### ASSIGNMENT:
Leaving out all pictures, write out word for word the lines from the one containing "vfov_deg: 85.7" to the end of the data below.

=== DATA SECTION ===

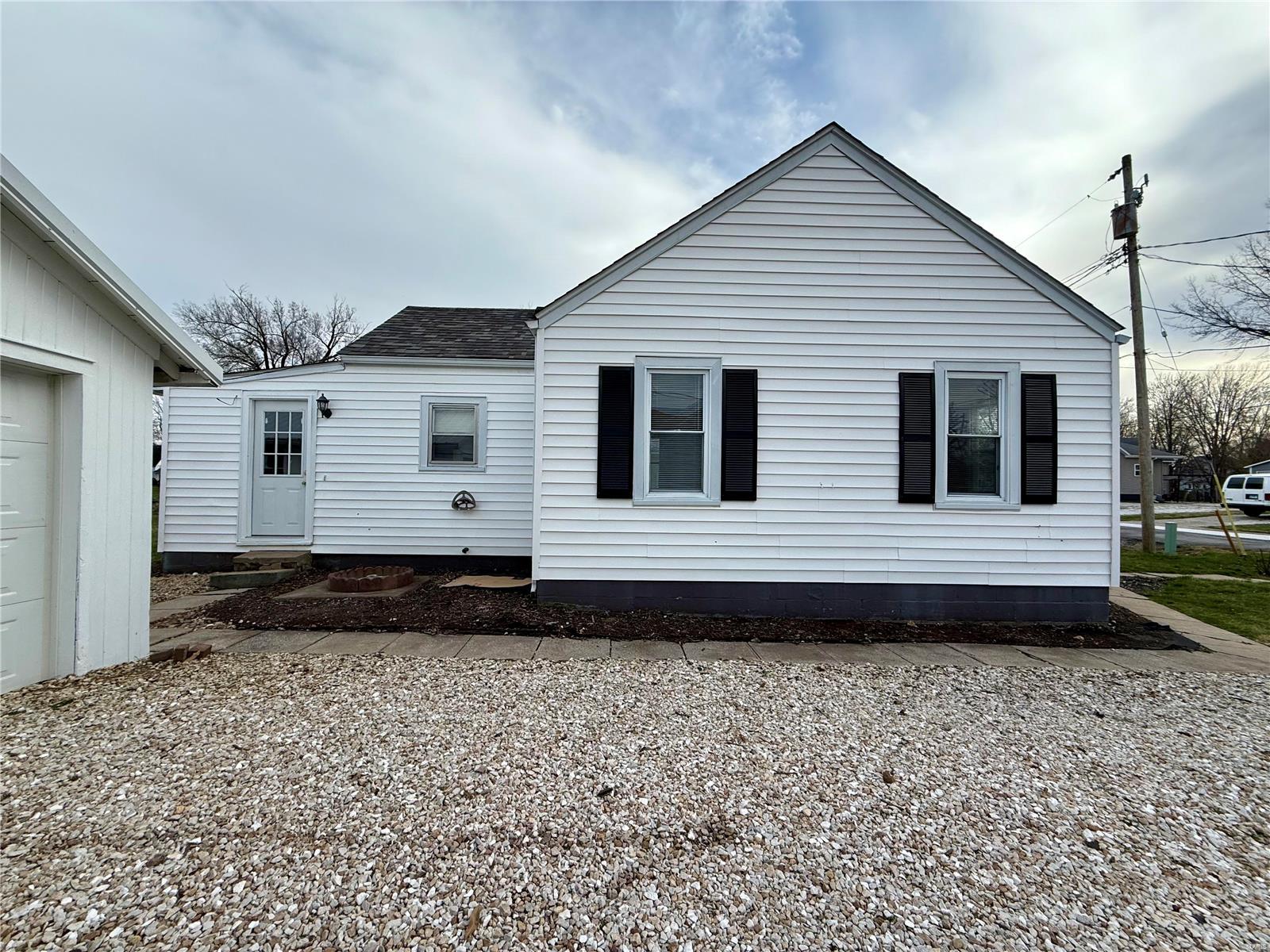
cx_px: 635
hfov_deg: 102.1
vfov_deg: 85.7
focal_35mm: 14
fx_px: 514
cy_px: 476
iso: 50
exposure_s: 1/955
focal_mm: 2.22
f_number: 2.2
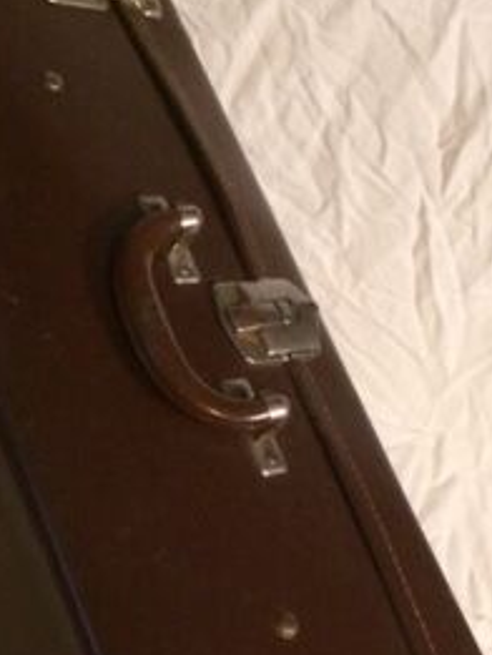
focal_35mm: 71
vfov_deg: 27.0
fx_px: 1344
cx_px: 131
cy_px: 507
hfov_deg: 20.6
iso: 500
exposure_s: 1/17
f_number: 2.2
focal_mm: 4.15
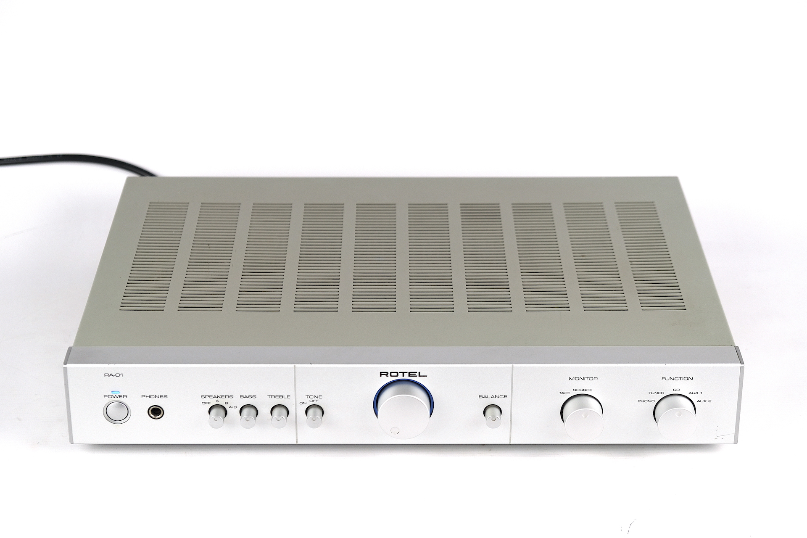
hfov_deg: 24.5
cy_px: 269
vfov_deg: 16.5
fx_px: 1860
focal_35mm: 83
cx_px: 404
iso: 160
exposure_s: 1/70
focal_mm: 55
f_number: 4
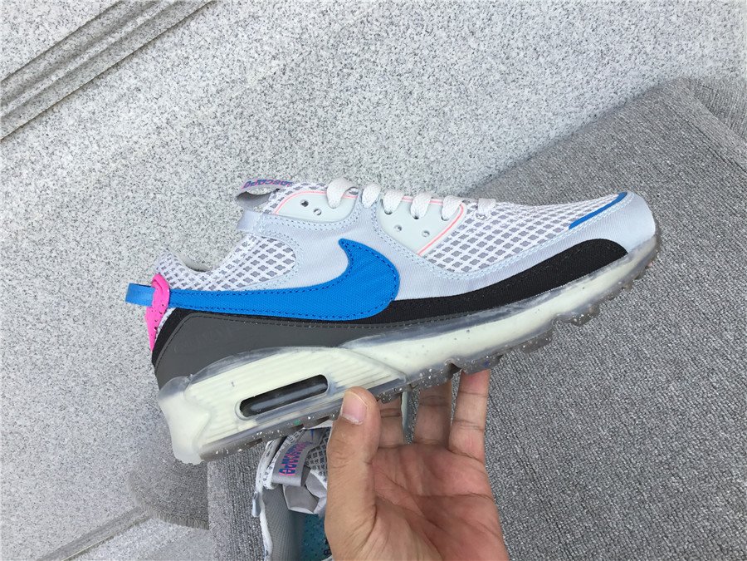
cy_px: 280
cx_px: 374
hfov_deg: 58.4
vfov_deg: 45.4
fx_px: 669
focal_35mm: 31
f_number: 2.4
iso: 25
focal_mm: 3.3
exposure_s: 1/327
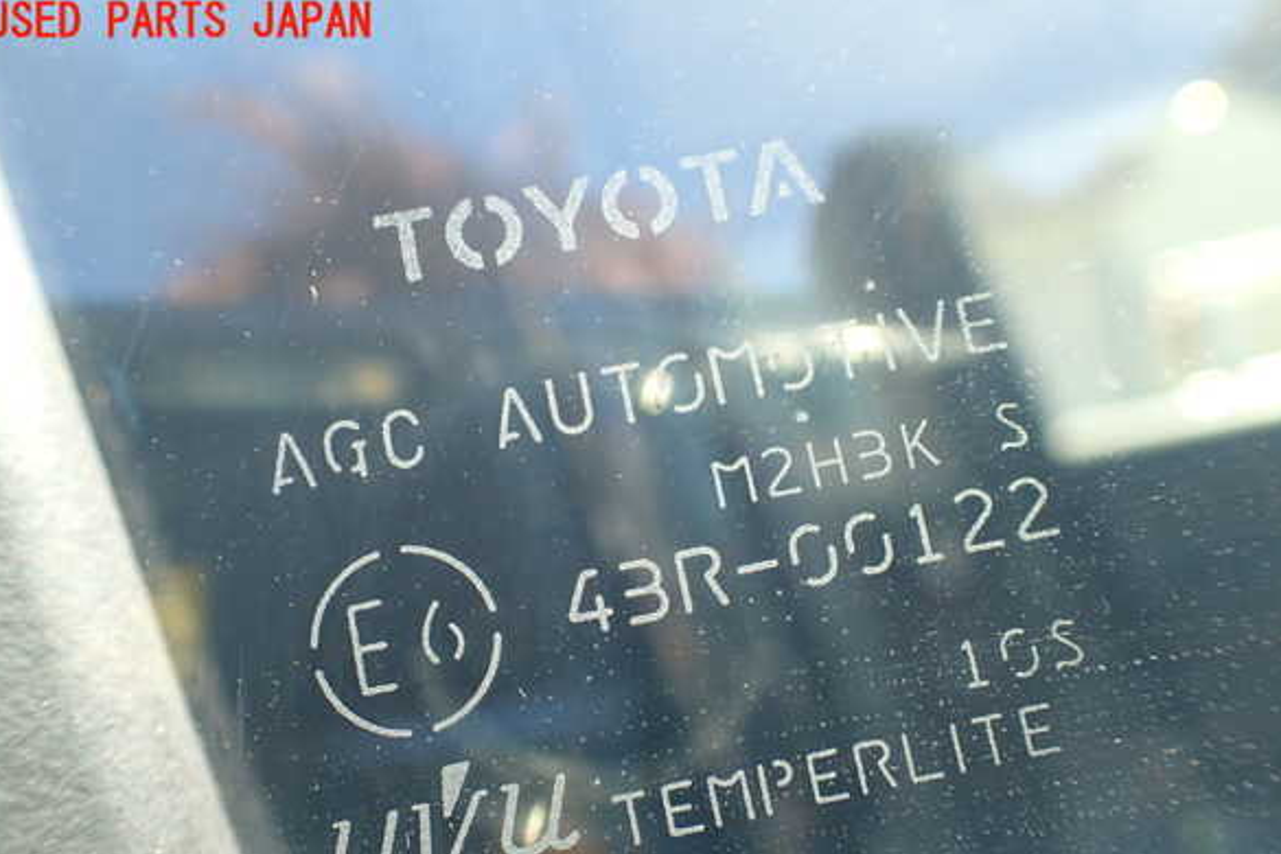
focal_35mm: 32
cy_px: 488
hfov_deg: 58.7
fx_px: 1139
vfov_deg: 41.0
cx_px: 631
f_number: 2.3
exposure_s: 1/160
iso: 100
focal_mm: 5.4
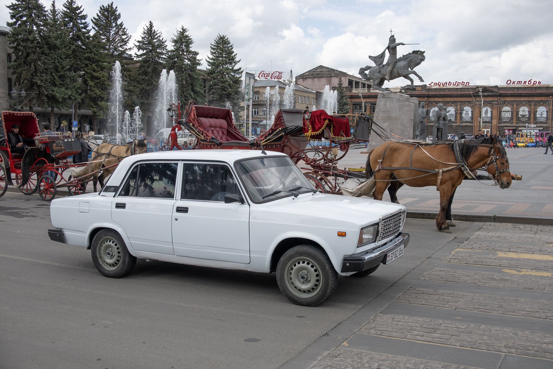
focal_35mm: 62
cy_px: 184
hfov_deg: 32.4
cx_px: 276
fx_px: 952
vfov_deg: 21.9
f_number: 7.1
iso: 100
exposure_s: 1/400
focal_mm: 62
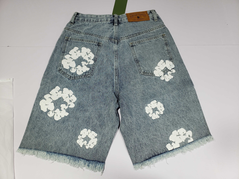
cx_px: 120
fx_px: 180
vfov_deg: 53.1
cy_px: 90
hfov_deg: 67.3
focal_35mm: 26
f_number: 2.4
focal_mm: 4.3
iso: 50
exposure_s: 1/102
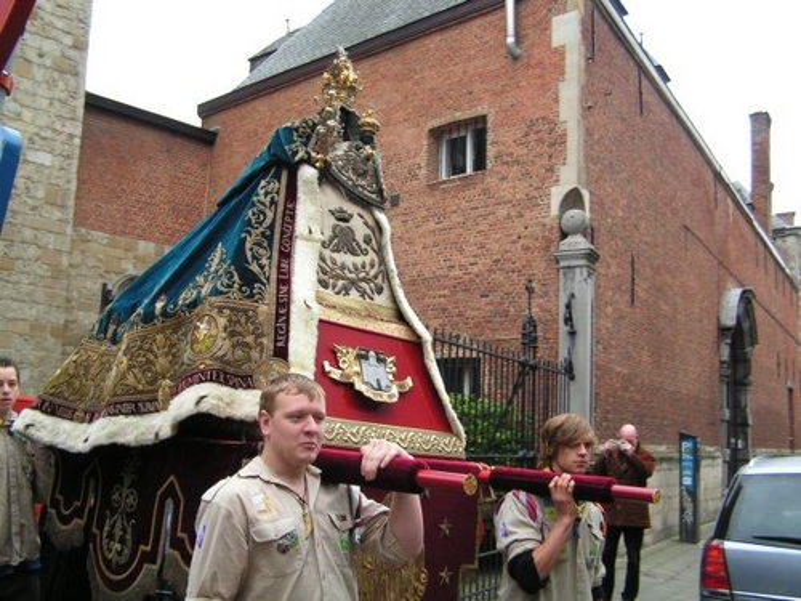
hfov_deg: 49.0
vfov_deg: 37.7
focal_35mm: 38
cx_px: 400
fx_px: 879
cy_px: 300
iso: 50
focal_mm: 6.3
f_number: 2.8
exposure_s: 1/50
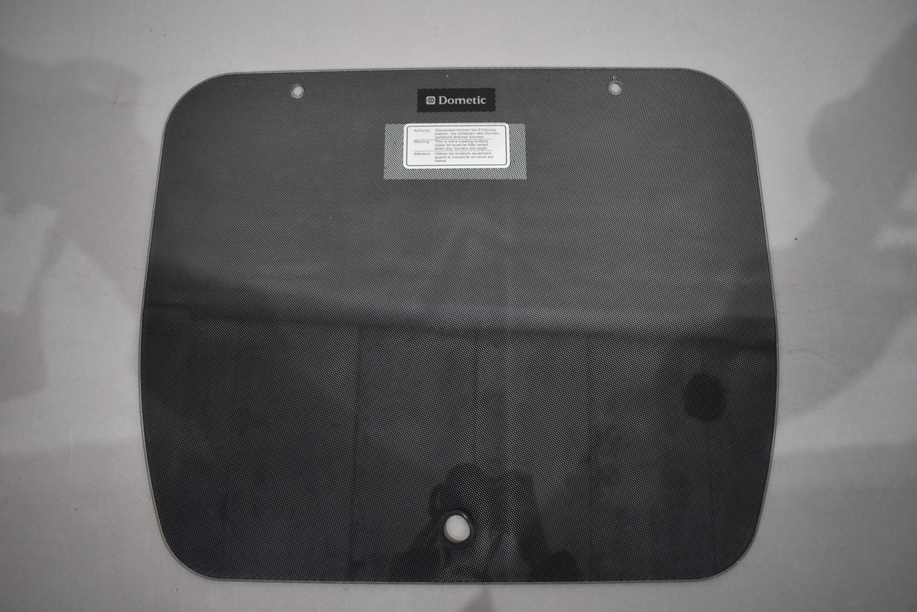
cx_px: 458
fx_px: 688
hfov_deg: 67.4
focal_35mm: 27
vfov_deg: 47.9
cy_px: 306
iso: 800
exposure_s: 1/250
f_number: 3.5
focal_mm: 18
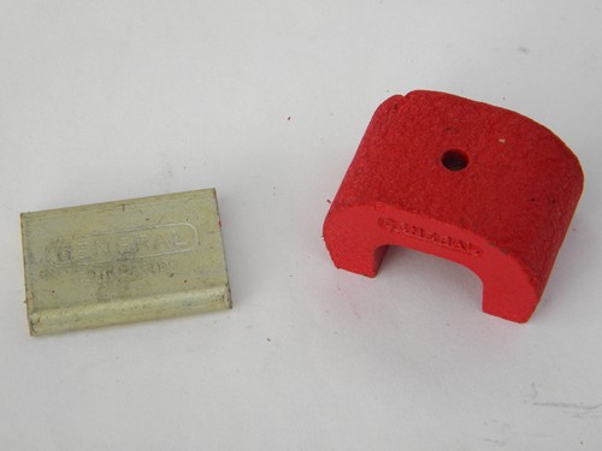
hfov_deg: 18.7
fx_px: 1826
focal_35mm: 105
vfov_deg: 14.1
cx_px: 301
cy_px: 226
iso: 116
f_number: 4.7
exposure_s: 1/500
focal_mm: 19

===

### SOLUTION:
vfov_deg: 85.7
focal_35mm: 14
fx_px: 514
cy_px: 476
iso: 50
exposure_s: 1/955
focal_mm: 2.22
f_number: 2.2
focal_35mm: 71
vfov_deg: 27.0
fx_px: 1344
cx_px: 131
cy_px: 507
hfov_deg: 20.6
iso: 500
exposure_s: 1/17
f_number: 2.2
focal_mm: 4.15
hfov_deg: 24.5
cy_px: 269
vfov_deg: 16.5
fx_px: 1860
focal_35mm: 83
cx_px: 404
iso: 160
exposure_s: 1/70
focal_mm: 55
f_number: 4
cy_px: 280
cx_px: 374
hfov_deg: 58.4
vfov_deg: 45.4
fx_px: 669
focal_35mm: 31
f_number: 2.4
iso: 25
focal_mm: 3.3
exposure_s: 1/327
focal_35mm: 32
cy_px: 488
hfov_deg: 58.7
fx_px: 1139
vfov_deg: 41.0
cx_px: 631
f_number: 2.3
exposure_s: 1/160
iso: 100
focal_mm: 5.4
focal_35mm: 62
cy_px: 184
hfov_deg: 32.4
cx_px: 276
fx_px: 952
vfov_deg: 21.9
f_number: 7.1
iso: 100
exposure_s: 1/400
focal_mm: 62
cx_px: 120
fx_px: 180
vfov_deg: 53.1
cy_px: 90
hfov_deg: 67.3
focal_35mm: 26
f_number: 2.4
focal_mm: 4.3
iso: 50
exposure_s: 1/102
hfov_deg: 49.0
vfov_deg: 37.7
focal_35mm: 38
cx_px: 400
fx_px: 879
cy_px: 300
iso: 50
focal_mm: 6.3
f_number: 2.8
exposure_s: 1/50
cx_px: 458
fx_px: 688
hfov_deg: 67.4
focal_35mm: 27
vfov_deg: 47.9
cy_px: 306
iso: 800
exposure_s: 1/250
f_number: 3.5
focal_mm: 18
hfov_deg: 18.7
fx_px: 1826
focal_35mm: 105
vfov_deg: 14.1
cx_px: 301
cy_px: 226
iso: 116
f_number: 4.7
exposure_s: 1/500
focal_mm: 19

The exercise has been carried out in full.